Temática – A paixão amorosa provocada pela beleza de uma pastora.

** Aproveitamento original dos temas das pastorelas e barcarolas – tendências petrarquizantes aliadas a nova fluência rítmica.

*** A Dama é idealizada como pastora e situada num cenário bucólico – locus amoenus.

**** Neste texto descreve-se um pastora cuja formusura é bastante realçada e causa de muitos amores tal como o do sujeito poético que afirma ser-lhe difícil falar dela pois apenas sabe morrer por ela. No entanto, o eu esconde o seu sentimento pela amada e o sofrimento que ele lhe provoca pois vê que ela se ri do sofrimento dos restantes pastores que por ela estão também apaixonados.

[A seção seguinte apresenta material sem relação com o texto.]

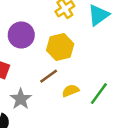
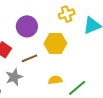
brown line: (49, 76) -> (29, 58), moved

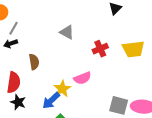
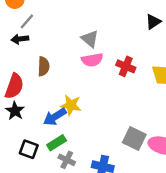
red cross: (100, 49) -> (126, 66), turned 35
pink semicircle: (82, 78) -> (92, 60), moved
yellow star: (62, 89) -> (71, 105), turned 30

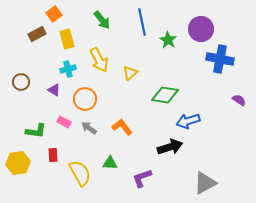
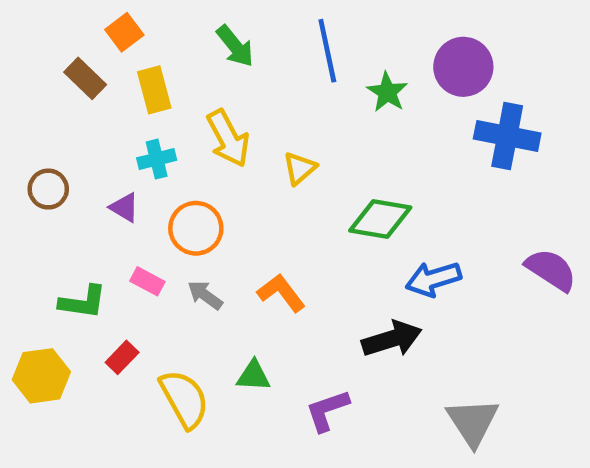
brown rectangle: (37, 34) -> (85, 78), turned 72
purple semicircle: (239, 100) -> (551, 270), moved, size x1.6
red rectangle: (53, 155) -> (122, 357), turned 48
gray triangle: (205, 183) -> (473, 422), turned -35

De modo a enaltecer a formusura da Dama, o poeta afirma que as flores têm a sorte de serem colhidas por ela e que morrem de inveja devido à superioridade da sua beleza. E acrescenta que mesmo a água corrente para por sentir o reflexo da sua imagem (sugere a limpidez da sua imagem, a pureza).

***** paradoxo; comparação hiperbólica - Não solta os cabelos / Aurora mais bela:; metáforas (2xx); repetição simétrica e antónima (antítese) - não sei / sei.

******  rima: ABBAACC – interpolada, emparelhada.